A new school opened for women. There were business classes, driving instructions, and lessons on self-care. I got permission to attend and walked there every day. We tried lipstick. Learned basic English. They even gave us lunch. One of the teachers fitted me for eyeglasses, and my handwriting improved.
I told Anoosah everything so he could learn as well. He wanted a notebook of his very own—a small luxury—so I sent him to the shops. I had a voucher from the school for just these kinds of things. He ran out the door, stuffing the voucher into his pockets. He would be able to tell stories and let me write them down for him. He could make sketches of the hills and show them to his father. “Get the biggest one you can,” I said. “We’ll fill every page!”

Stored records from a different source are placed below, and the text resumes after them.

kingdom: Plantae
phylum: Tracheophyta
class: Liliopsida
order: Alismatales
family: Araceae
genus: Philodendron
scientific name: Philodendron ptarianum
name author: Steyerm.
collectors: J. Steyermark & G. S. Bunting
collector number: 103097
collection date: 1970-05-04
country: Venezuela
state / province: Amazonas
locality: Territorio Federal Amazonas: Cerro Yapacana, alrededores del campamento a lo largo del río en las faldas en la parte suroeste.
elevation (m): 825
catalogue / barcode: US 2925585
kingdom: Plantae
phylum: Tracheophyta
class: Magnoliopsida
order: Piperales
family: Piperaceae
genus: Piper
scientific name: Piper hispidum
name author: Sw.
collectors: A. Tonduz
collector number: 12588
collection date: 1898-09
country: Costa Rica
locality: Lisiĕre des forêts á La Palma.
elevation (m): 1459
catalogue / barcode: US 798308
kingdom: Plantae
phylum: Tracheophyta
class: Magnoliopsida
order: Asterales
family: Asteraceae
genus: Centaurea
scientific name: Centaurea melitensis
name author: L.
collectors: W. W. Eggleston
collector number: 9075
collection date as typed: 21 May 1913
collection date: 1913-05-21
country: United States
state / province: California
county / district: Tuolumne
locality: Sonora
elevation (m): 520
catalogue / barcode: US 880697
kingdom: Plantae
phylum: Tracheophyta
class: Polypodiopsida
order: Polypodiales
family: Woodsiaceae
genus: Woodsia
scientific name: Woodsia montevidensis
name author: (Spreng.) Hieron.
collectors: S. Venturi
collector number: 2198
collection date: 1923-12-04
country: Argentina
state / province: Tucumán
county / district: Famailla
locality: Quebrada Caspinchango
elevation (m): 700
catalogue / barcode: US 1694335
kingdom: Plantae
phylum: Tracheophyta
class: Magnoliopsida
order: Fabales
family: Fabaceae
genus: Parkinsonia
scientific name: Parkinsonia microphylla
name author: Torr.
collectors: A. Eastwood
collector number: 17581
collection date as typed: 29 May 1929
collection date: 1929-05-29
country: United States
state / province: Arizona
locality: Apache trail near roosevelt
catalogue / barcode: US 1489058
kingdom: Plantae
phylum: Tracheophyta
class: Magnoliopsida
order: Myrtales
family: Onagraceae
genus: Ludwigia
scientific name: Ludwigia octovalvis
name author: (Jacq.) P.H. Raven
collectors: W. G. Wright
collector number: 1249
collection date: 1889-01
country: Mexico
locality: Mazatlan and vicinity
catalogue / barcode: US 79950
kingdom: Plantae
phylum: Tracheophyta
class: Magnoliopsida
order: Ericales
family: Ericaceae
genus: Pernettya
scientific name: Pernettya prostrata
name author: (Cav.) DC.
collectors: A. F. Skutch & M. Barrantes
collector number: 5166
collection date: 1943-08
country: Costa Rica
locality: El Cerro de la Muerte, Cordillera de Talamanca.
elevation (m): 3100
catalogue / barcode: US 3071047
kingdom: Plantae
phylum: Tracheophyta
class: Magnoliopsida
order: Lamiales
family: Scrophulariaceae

The explosion happened a few blocks from the store. I heard it from our home and didn’t worry. These things still happened sometimes, though this one was loud and close. My husband pushed himself out of bed and crawled across the kitchen to our front door. “Anoosah,” he said and grabbed his crutches and lifted himself up. There was no way to do this quickly, and he wouldn’t let me help. He wrangled out the door and onto the street. He hadn’t been outside in months. First one crutch, then the other, a sort of hop-heaving motion from one rubber tip of the crutches to the next. I walked next to him as he teetered, a building with no foundation. One block later he collapsed. That’s when we saw it.
The car bomb must have gone off at the wrong time, because the driver was a smoking statue, one foot still on the brake, the other sticking out the open door and touching the sidewalk in mock escape. His burning hand looked glued to the door handle. Limp bodies encircled the flaming car like petals around the center of a flower. How can I tell you this? My son wanted a notebook. He wanted a notebook, and he was killed.